Dihydropyridine carbonitrile derivatives exhibit strong nonlinear optical (NLO) performance due to efficient charge-transfer properties, making them promising for optical applications. In current study, dihydropyridine carbonitrile based compounds (CTP1–CTP6) were designed by structural modeling of reference compound (CTPR) with malononitrile-based acceptors for utilization as NLO materials. All quantum chemical calculations were performed via DFT and TD-DFT methods at the M06/6-311G(d,p) level of theory. The designed molecules have donor–π–acceptor (D–π–A) framework, and this push–pull archiecture was improved by the introduction of electron-withdrawing moiety on acceptors. FMO analysis revealed small energy gaps and effective charge transfer from donor to acceptor regions.

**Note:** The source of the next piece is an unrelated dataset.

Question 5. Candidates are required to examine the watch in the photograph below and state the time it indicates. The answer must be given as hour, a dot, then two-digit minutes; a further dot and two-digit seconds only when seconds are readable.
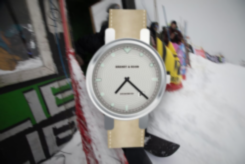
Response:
7.22
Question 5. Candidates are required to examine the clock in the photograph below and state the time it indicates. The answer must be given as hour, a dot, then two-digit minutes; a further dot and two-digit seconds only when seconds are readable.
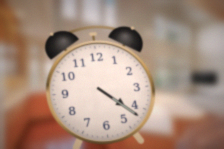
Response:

The absorbance maxima varied from 412 to 584 nm, indicating a redshift in optical behavior. The significant NLO properties were investigated in CTP4, including average polarizability (1.443 × 10⁻²² esu), first-order hyperpolarizability (9.279 × 10⁻²⁸ esu), and second hyperpolarizability (4.231 × 10⁻³³ esu), owing to its good optoelectronic properties. The first hyperpolarizability shows a remarkable enhancement, with a maximum value of 9.279 × 10⁻²⁸ esu (CTP4), which is nearly 10²–10³ times higher than that of para-nitroaniline (p-NA), the standard reference compound. These findings qualitatively indicate that structural modification can greatly enhance the charge-transfer efficiency and quantitatively make the studied systems promising for high-performance optoelectronic and photonic applications.